Piernik długodojrzewający – z orzechami i suszonymi śliwkami
Dziś przepis, który testowałam w zeszłym roku. To trochę taki piernik staropolski, ale w ciut innym wydaniu.
Piernik długodojrzewający, jak sama nazwa wskazuje, nabiera smaku wraz z każdym dniem leżakowania. Samo ciasto przygotowujemy na kilka tygodni przed świętami i odstawiamy w chłodne miejsce (u mnie w piwnicy). Tydzień przed świętami pieczemy w keksówce dwa pierniki, by w Święta cieszyć się idealnym piernikowym smakiem. Im dłużej taki piernik „stoi”, tym staje się coraz bardziej miękki, wprost rozpływa się w ustach. Ja kupiłam już takie gotowe, posiekane orzechy laskowe i migdały, ale uważam, że lepiej będzie samemu pokroić na grube kawałki orzechy włoskie – będą bardziej wyczuwalne.

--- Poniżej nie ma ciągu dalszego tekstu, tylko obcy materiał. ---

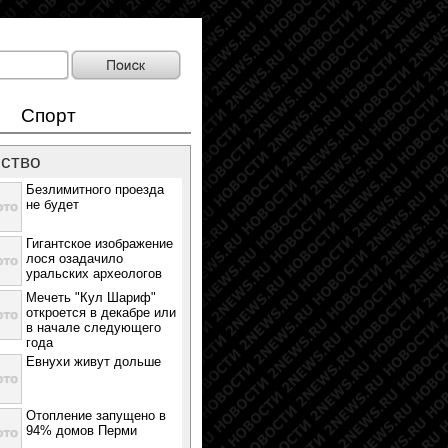
Спорт
ство
Безлимитного проезда
не будет
Гигантское изображение
лося озадачило
уральских археологов
Мечеть "Кул Шариф"
откроется в декабре или
в начале следующего
года
Евнухи живут дольше
Отопление запущено в
94% домов Перми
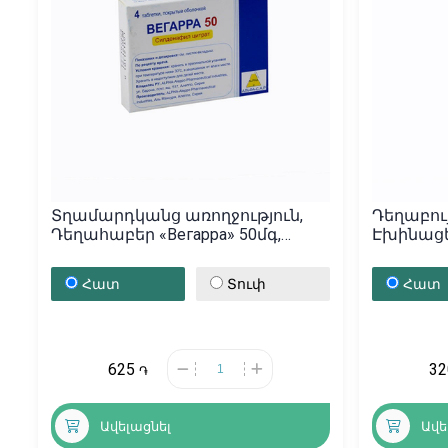
Տղամարդկանց առողջություն,
Դեղաբույ
Դեղահաբեր «Вегарра» 50մգ,
Էխինացե
Սիրիա
20գր, Հ
Հատ
Տուփ
Հատ
625
3
֏
Ավելացնել
Ավե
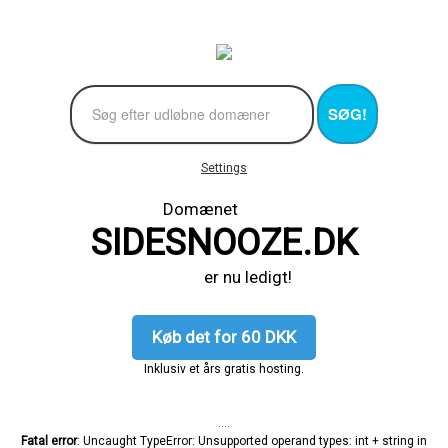
SØG!
Settings
Domænet
SIDESNOOZE.DK
er nu ledigt!
Køb det for 60 DKK
Inklusiv et års gratis hosting.
....
Fatal error
: Uncaught TypeError: Unsupported operand types: int + string in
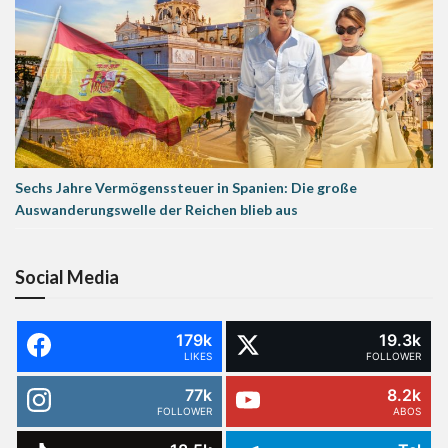
Sechs Jahre Vermögenssteuer in Spanien: Die große
Auswanderungswelle der Reichen blieb aus
Social Media
179k
19.3k
LIKES
FOLLOWER
77k
8.2k
FOLLOWER
ABOS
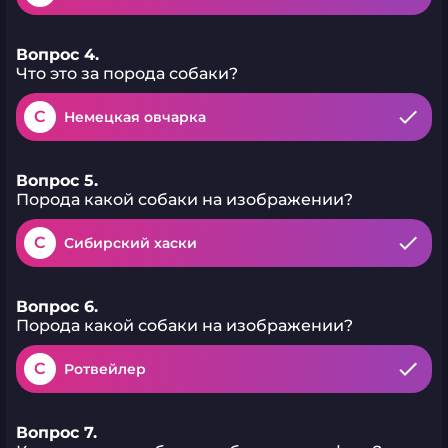
Вопрос 4.
Что это за порода собаки?
C
Немецкая овчарка
Вопрос 5.
Порода какой собаки на изображении?
C
Сибирский хаски
Вопрос 6.
Порода какой собаки на изображении?
C
Ротвейлер
Вопрос 7.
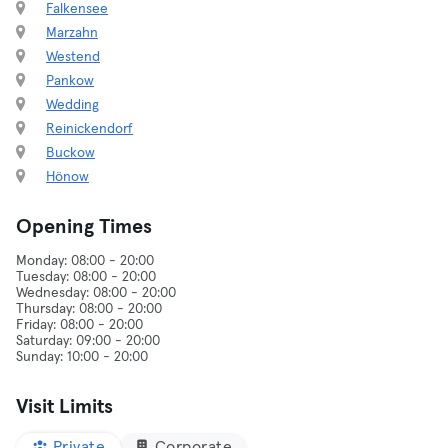
Falkensee
Marzahn
Westend
Pankow
Wedding
Reinickendorf
Buckow
Hönow
Opening Times
Monday: 08:00 - 20:00
Tuesday: 08:00 - 20:00
Wednesday: 08:00 - 20:00
Thursday: 08:00 - 20:00
Friday: 08:00 - 20:00
Saturday: 09:00 - 20:00
Visit Limits
Private
Corporate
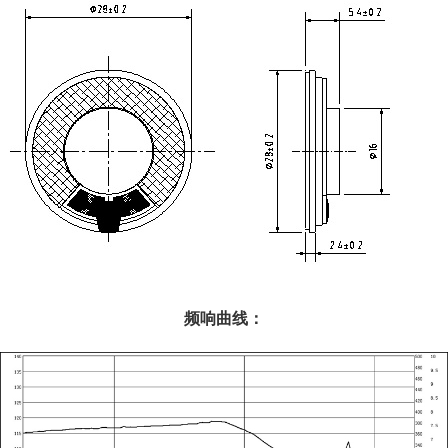
频响曲线：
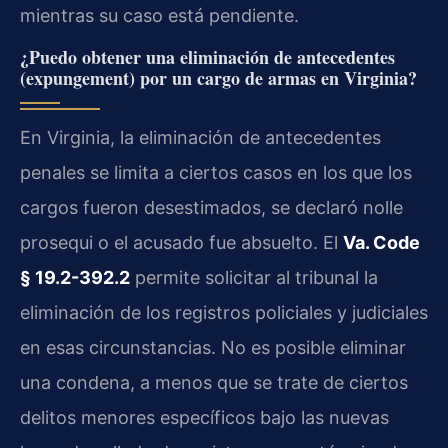
mientras su caso está pendiente.
¿Puedo obtener una eliminación de antecedentes
(expungement) por un cargo de armas en Virginia?
En Virginia, la eliminación de antecedentes
penales se limita a ciertos casos en los que los
cargos fueron desestimados, se declaró nolle
prosequi o el acusado fue absuelto. El
Va. Code
§ 19.2-392.2
permite solicitar al tribunal la
eliminación de los registros policiales y judiciales
en esas circunstancias. No es posible eliminar
una condena, a menos que se trate de ciertos
delitos menores específicos bajo las nuevas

Ciasto zarobiłam 15.11. Piernik piekłam dokładnie tydzień przed Wigilią.
- 250 g miodu (prawdziwego)
- 1/2 szkl. cukru
- 130 g masła
- 500 mąki pszennej
- 2 jajka
- 1 płaska łyżeczka sody
- 125 ml zimnego mleka
- 1/2 łyżeczki soli
- 2-3 łyżki przyprawy do piernika
- 1 łyżka ciemnego kakao
- 1 łyżka powideł śliwkowych
- posiekane orzechy i suszone śliwki kalifornijskie (2 garście orzechów oraz około 8 śliwek)
W rondelku umieszczamy masło, cukier oraz miód. Podgrzewamy do rozpuszczenia się składników. Zdejmujemy z palnika tuż przed momentem wrzenia. Odstawiamy do przestudzenia.
Sodę oczyszczoną mieszamy z zimnym mlekiem.
Mąkę przesiewamy z przyprawą do piernika oraz solą.
Do dużej miski przelewamy mieszankę miodu, cukru i masła. Wsypujemy składniki sypkie, Dodajemy mleko z sodą oraz jajka, wszystko mieszamy. Gotową masę odstawiamy do kamionkowego naczynia, przykrywamy ściereczką i odstawiamy w chłodne miejsce (np do piwnicy) na 3-4 tygodnie.
Po tym czasie (najlepiej na tydzień przed planowanym podaniem) do ciasta dodajemy powidła (nie więcej niż podano w składnikach), posiekane suszone śliwki oraz posiekane orzechy, mieszamy.
Masę dzielimy na dwie części. Przekładamy do wyłożonej papierem do pieczenia formy (u mnie 2 keksówki; ciasto powinno wypełnić formę mniej więcej do połowy – może być ciut więcej) i wstawiamy do piekarnika nagrzanego do 170 stopni na około 50 minut (LUB do suchego patyczka).
Upieczony piernik owijamy ściereczką lub papierem do pieczenia i odstawiamy na tydzień w chłodne miejsce (ja mam w domu nieogrzewaną spiżarkę). Podajemy bez dodatków lub posypujemy cukrem pudrem lub dekorujemy polewą.